TASK REQUIREMENTS: Transcribe word for word the lines below from the line with "root of tail: (420, 94)" through the line with "right back paw: (410, 255)", ends included.

━━━━━━

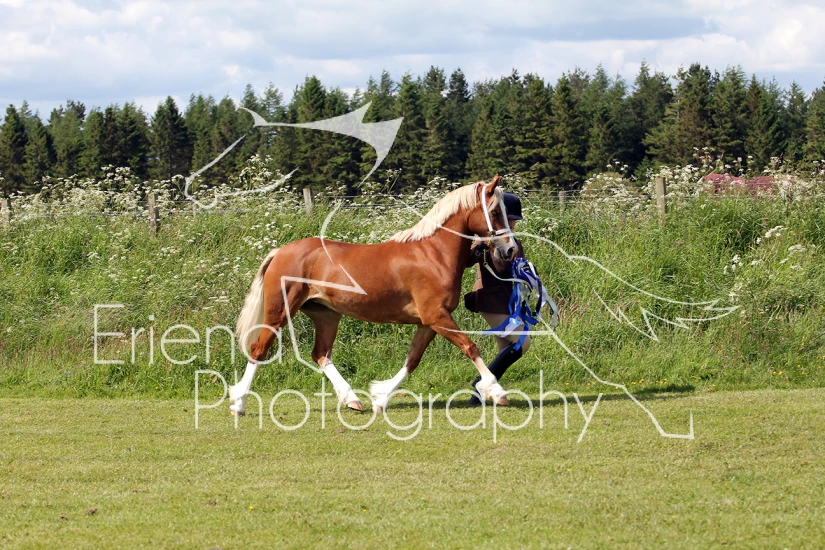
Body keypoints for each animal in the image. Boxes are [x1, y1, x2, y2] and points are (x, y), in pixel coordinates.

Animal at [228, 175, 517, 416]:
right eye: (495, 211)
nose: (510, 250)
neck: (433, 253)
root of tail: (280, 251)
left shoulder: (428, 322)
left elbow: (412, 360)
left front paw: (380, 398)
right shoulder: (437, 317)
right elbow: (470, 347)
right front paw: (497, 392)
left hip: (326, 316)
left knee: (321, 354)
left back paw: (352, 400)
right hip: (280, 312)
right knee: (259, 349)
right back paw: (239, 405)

━━━━━━

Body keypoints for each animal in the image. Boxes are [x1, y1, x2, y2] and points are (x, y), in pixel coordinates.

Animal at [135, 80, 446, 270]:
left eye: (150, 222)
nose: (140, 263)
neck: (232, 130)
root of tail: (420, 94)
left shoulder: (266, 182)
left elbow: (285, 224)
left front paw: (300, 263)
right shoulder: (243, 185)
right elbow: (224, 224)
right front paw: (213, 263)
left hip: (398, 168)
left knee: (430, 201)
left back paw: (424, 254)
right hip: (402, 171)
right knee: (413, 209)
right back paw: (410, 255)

━━━━━━

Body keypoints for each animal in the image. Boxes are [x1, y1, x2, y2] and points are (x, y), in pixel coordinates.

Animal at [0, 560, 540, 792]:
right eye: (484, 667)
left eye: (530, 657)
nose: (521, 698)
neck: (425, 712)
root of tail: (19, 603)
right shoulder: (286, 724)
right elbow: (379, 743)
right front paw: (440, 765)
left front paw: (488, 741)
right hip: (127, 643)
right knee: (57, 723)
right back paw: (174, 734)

━━━━━━

TASK OUTPUT:
root of tail: (420, 94)
left shoulder: (266, 182)
left elbow: (285, 224)
left front paw: (300, 263)
right shoulder: (243, 185)
right elbow: (224, 224)
right front paw: (213, 263)
left hip: (398, 168)
left knee: (430, 201)
left back paw: (424, 254)
right hip: (402, 171)
right knee: (413, 209)
right back paw: (410, 255)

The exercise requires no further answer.